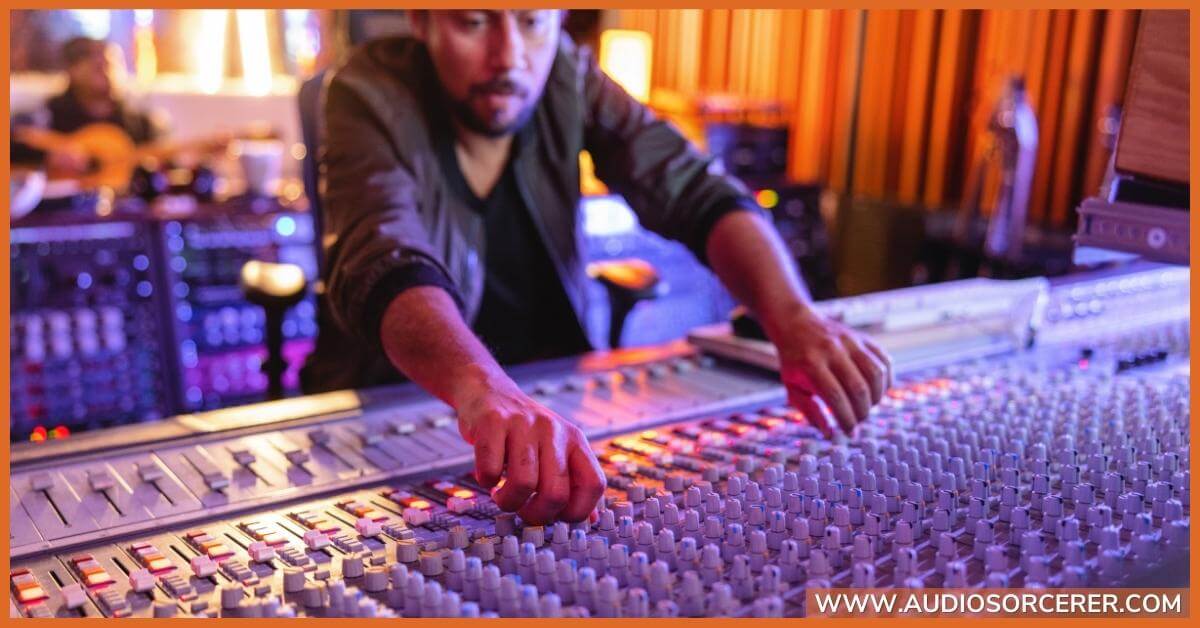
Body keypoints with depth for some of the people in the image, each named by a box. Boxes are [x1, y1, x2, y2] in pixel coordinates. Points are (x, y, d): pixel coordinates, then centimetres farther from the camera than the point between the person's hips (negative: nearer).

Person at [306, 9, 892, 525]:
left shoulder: (568, 78, -7)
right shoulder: (370, 96, -18)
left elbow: (697, 195, -15)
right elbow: (386, 267, -35)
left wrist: (795, 318, -33)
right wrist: (485, 392, -55)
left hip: (553, 396, 3)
-----
WORK INSTRUCTION
Please render the listing above as a numbered list, leaving out blank lines and the picture.

RESULT FOR THIS TASK
1. Body keypoints with depth for some of the people in the image, each named by a box. Boxes are [x1, y1, x2, y2] in pixel coordinates. Points are (x, y, d): pixel coordinates, then centimetres farther from the camera than the point between the person's hips (negative: nearer).
2. Person at [306, 9, 892, 525]:
3. left shoulder: (568, 78, -7)
4. right shoulder: (370, 96, -18)
5. left elbow: (697, 195, -15)
6. right elbow: (386, 267, -35)
7. left wrist: (795, 318, -33)
8. right wrist: (485, 392, -55)
9. left hip: (553, 396, 3)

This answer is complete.